The next thing, what you do is you say,
"What's the probability of getting a result
"at least that extreme assuming the null hypothesis?"
And that high probability on these curves,
it would be this right tail here
and it would be the left tail
that is equally far on the left side,
so it'd be like that.
And what you do is you look.
You look at this probability,
which would be these yellow areas there,
and then we think about the probability
of getting a result at least as extreme as 30 minutes.
So, probability of getting,
getting a sample mean at least
as extreme
as the sample mean equaling 30 minutes,
assuming, assuming
your null hypothesis,
and that's exactly what those yellow areas are all about.
And you compare that to some pre-specified threshold.
So, that threshold is oftentimes 5%.
Sometimes it's 1%.
But if this probability is less than or equal to,
if it's less than or equal to your threshold,
and the threshold is oftentimes denoted
by the Greek letter alpha,
well, we say, "Hey, that was a very low probability
"of getting a result at least this extreme
"if we assume the null hypothesis,"
and so that will allow us to reject,
reject the null hypothesis,
which would suggest, suggest the alternative.
Notice we haven't proven the alternative.

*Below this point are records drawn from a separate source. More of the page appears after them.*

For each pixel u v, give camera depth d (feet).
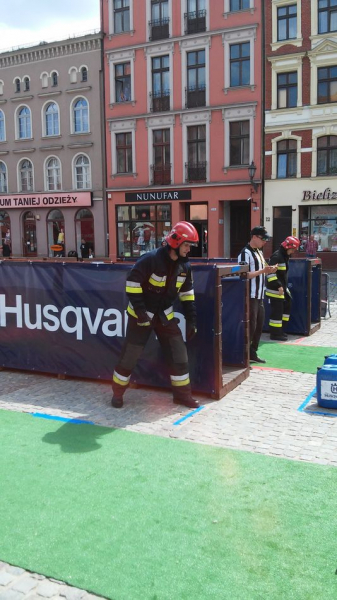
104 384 20.99
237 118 88.43
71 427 16.17
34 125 104.99
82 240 104.42
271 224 88.43
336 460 13.56
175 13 90.99
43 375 22.54
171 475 12.80
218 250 92.12
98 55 97.50
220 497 11.70
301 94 84.53
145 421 16.62
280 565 9.32
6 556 9.75
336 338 30.99
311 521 10.71
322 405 17.81
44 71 102.63
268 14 84.99
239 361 21.98
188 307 17.33
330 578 8.95
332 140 83.92
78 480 12.60
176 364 17.71
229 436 15.29
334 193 83.66
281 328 30.48
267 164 87.66
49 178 105.60
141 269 16.15
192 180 93.09
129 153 98.12
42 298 21.61
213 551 9.76
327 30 82.33
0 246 111.96
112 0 95.66
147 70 94.12
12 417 17.20
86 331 20.79
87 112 100.48
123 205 99.14
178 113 92.07
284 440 14.96
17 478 12.75
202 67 90.63
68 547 9.98
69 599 8.62
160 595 8.63
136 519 10.88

We also haven't proven the the null hypothesis
is for sure false.
We've just said if we assume the null hypothesis,
there's a very low probability of getting a result
at least as extreme as what we just got,
so we will reject the null.
Now, if it's the other way around,
if the probability of getting a sample mean
at least as extreme as this is still reasonable,
if it's greater than your pre-specified threshold,
then you fail to reject the null.
You fail to reject
your null hypothesis.
So, I'll leave you there.
In future videos,
we'll go into much more depth into all of this,
but this is to give you a sense of how hypothesis testing
allows science or all of us in the world
to start making inferences that we can feel good about.